Devi Asmarani, Pemimpin Redaksi Magdalene, mengungkapkan bahwa sebagai media yang berperspektif gender dan kritis terhadap berbagai isu, termasuk KBGO, tim editorial Magdalene sering menjadi target serangan KBGO.
“Kami sangat merasakan dampak dari KBGO, mulai dari komentar bertubi-tubi yang kasar hingga tindakan doxxing. Kami harus merespons dengan cepat untuk mencegah dampak yang lebih parah terhadap tim kami, terutama mereka yang berada di garis depan media sosial,” jelas Devi.
Sementara itu, Lead International Development dari ABCID, Jo Elsom, yang dihubungi secara terpisah, menyatakan, media perlu menyediakan tempat kerja yang aman bagi stafnya.
"Kita tidak hanya bisa mempelopori upaya pencegahan dan penanganan KBGO, tetapi juga bekerja sama dengan komunitas untuk meningkatkan kesadaran akan dampak isu ini, serta pentingnya mendukung perilaku online yang aman.”

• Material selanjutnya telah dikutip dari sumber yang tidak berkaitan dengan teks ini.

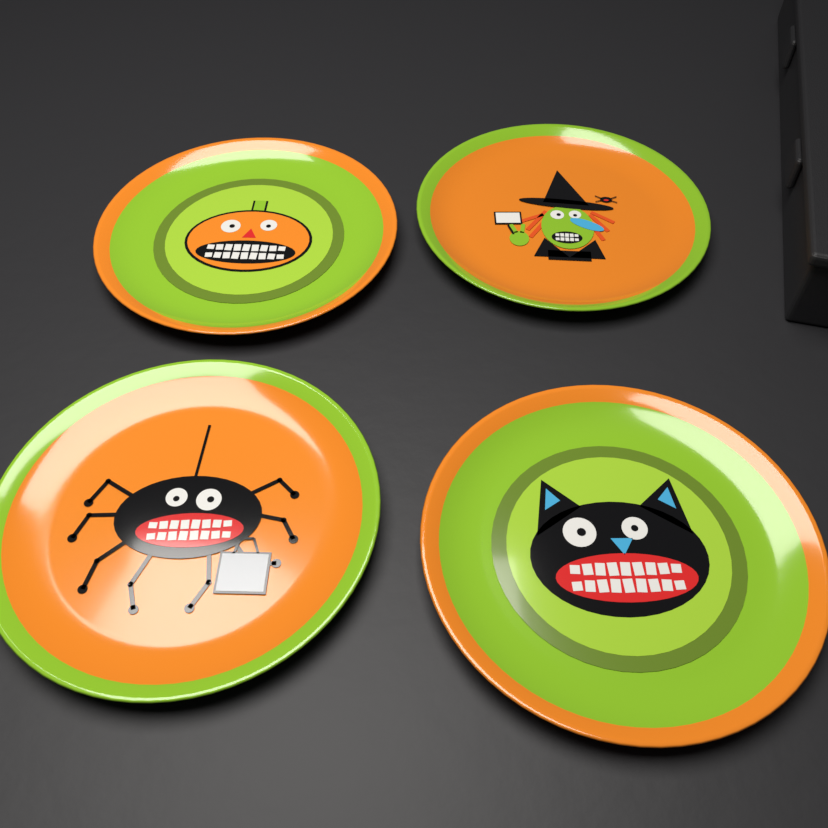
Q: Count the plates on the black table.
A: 4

Masyarakat juga sering kali terhambat dalam memproses kasus KBGO karena ketidakpastian hukum di Indonesia dan kurangnya sosialisasi tentang isu ini bagi masyarakat umum maupun aparat penegak hukum.

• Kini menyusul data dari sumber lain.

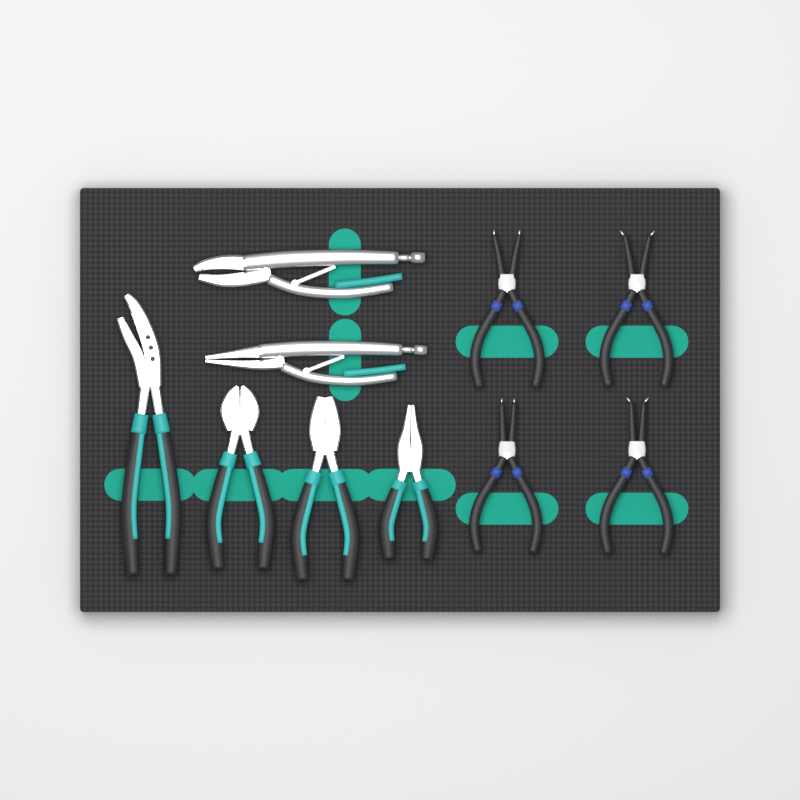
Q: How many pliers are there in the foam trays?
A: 10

Forum Pengada Layanan (FPL) bagi perempuan korban kekerasan berbasis gender, yang memiliki 87 anggota, mencatat 91 laporan KBGO.

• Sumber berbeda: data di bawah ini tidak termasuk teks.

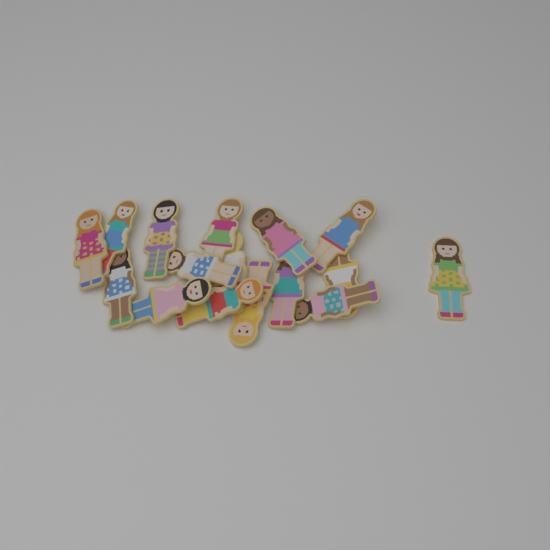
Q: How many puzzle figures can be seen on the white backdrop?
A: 16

Korbannya beragam, dari perempuan hingga kelompok rentan lainnya. Tantangan utama dalam penanganan kasus ini adalah proses hukum yang panjang, beban pembuktian yang berat, serta keterbatasan sumber daya dan respons aparat.
“Yang tak kalah penting adalah penghapusan konten KBGO yang sangat sulit. Dibutuhkan komitmen bersama, dukungan regulasi, dan sumber daya yang memadai untuk mewujudkannya,” ujar Novita Sari, Sekretaris Nasional Forum Pengada Layanan.
Pembicara dalam diskusi ini juga sepakat akan peran pemerintah sebagai regulator untuk meningkatkan keamanan ruang digital bagi semua dan memastikan korban mendapatkan keadilan.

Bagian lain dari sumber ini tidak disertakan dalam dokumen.